To resolve these challenges, institutions will often present prospective students with a long list of scholarships and trusted loan options through their website and other communications. University recruitment officials are increasingly speaking with their counterparts in the financial aid office to understand what financing options are available for students, and often present them clearly on their websites and marketing materials. These resources could include MPOWER Financing, which provides scholarships and no-cosigner loans up to US$100,000 for students from around the world, and informational sites that provide scholarship and loan options, such as internationalscholarships.com, internationalstudentloan.com, eduPASS.org, and elmselect.com.
Solving the Visa Hurdle
After financing, students have to contend with the visa process, which can be intimidating to first-time applicants. At MPOWER, we help guide our students through the visa process by holding webinars featuring immigration attorneys and former visa officers. Through our discussions with consular officials, we’ve learned that they often prefer students to have financial statements and loan documents that are denominated in U.S. dollars, issued by an American firm, and that are under the student’s name (rather than that of a parent or relative). MPOWER loan statements meet all of these criteria, which is why MPOWER students, including those from sub-Saharan Africa, have overwhelmingly been successful obtaining their visas.
Consular officials further recommend that students practice answering common questions out loud, either alone or with a friend or family member, to help improve confidence and composure during the interview. Students should dress professionally for their interviews and arrive on-time with a positive attitude, ready to speak confidently and clearly about their educational goals.

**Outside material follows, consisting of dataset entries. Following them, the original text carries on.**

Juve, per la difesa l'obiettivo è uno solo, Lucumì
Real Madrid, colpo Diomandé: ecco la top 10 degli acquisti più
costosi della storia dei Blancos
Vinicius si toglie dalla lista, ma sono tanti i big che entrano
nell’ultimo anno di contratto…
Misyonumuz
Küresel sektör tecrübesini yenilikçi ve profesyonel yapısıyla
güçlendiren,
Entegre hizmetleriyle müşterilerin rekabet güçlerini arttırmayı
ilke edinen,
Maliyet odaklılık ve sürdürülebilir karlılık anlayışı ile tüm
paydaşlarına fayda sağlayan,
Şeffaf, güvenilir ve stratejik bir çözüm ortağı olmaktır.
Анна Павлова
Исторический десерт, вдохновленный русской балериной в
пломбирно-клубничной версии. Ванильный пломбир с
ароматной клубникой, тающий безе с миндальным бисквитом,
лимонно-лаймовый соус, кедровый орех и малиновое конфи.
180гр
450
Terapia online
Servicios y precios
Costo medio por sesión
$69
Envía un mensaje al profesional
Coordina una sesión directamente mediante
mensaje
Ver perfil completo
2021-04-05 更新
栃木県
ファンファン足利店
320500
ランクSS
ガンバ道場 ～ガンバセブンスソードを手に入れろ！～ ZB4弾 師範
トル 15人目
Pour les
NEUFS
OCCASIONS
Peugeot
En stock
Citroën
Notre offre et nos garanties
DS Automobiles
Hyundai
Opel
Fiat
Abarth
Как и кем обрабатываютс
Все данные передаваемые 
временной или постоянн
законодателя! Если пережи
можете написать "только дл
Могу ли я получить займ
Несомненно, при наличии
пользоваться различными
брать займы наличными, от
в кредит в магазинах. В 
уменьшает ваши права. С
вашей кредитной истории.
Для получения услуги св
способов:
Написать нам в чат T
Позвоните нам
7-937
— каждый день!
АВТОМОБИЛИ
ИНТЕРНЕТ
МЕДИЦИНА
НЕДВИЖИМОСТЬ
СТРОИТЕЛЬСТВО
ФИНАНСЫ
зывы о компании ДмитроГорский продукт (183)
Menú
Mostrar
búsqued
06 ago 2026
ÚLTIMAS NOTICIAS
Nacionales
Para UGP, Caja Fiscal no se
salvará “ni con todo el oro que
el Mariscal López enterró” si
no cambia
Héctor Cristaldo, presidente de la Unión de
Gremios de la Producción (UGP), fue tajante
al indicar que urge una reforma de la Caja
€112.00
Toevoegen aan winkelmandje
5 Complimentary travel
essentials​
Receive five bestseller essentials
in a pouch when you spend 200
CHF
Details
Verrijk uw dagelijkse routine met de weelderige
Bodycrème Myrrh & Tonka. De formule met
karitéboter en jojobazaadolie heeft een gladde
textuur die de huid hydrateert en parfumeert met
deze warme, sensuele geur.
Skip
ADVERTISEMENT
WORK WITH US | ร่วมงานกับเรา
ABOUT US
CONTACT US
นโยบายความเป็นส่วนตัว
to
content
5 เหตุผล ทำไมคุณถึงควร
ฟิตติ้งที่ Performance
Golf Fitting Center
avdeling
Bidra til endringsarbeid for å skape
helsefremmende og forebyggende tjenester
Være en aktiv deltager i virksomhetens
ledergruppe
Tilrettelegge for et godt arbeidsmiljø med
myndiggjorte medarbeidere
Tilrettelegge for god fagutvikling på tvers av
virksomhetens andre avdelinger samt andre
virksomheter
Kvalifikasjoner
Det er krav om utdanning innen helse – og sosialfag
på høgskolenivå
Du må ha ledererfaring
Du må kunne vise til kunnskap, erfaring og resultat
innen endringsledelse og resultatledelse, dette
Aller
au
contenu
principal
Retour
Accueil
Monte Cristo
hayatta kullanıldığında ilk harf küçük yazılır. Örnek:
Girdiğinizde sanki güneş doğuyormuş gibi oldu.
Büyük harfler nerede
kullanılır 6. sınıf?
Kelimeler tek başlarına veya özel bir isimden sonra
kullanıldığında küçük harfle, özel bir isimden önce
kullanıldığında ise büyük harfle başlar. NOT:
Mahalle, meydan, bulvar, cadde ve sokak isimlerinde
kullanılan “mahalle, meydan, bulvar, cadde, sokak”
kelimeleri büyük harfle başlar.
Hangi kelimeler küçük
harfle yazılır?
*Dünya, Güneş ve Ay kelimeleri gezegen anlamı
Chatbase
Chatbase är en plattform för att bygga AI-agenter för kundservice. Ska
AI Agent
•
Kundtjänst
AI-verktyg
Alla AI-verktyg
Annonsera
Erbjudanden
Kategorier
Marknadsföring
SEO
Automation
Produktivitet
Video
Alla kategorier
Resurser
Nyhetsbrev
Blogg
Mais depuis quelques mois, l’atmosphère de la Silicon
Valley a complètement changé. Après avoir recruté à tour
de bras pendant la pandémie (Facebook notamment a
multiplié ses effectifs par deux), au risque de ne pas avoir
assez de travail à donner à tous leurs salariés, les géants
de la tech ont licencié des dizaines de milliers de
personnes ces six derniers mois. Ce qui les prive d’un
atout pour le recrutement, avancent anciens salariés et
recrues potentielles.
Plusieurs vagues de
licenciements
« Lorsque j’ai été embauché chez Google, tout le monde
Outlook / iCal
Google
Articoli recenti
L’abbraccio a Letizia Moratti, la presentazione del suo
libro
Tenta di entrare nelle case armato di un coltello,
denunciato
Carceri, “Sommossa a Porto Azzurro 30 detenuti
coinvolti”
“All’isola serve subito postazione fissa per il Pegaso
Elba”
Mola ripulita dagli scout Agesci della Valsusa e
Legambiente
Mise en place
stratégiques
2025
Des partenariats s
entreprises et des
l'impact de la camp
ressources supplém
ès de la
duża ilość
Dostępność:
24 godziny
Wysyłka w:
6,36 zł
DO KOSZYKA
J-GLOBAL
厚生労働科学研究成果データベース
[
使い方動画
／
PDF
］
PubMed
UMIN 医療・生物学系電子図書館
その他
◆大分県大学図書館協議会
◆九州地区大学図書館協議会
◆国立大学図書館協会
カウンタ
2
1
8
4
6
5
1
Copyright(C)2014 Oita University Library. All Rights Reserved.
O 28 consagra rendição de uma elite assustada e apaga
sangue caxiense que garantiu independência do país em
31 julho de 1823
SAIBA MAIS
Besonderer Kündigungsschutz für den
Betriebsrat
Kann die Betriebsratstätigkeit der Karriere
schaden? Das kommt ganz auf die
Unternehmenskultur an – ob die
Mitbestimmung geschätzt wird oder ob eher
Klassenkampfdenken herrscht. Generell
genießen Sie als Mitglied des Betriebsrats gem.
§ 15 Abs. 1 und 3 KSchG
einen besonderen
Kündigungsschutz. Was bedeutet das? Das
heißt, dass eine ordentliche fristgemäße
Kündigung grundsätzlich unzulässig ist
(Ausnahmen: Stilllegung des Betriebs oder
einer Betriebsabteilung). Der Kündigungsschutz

When discussing plans after graduation, it is perfectly acceptable for students to say that they plan to participate as permitted in Optional Practical Training (OPT).
To calm nerves, it’s also helpful for students to remember that countless students before them have been successful with the visa interview process. Despite concerns about low approval rates, more students are successfully obtaining visas than ever before.
The COVID-19 pandemic has revealed many challenges and opportunities faced by American institutions seeking to enroll foreign students. A post-pandemic internationalization strategy can thrive when considering a greater student body diversification plan that includes the role of financial institutions and a more active hand in helping students navigate the visa process.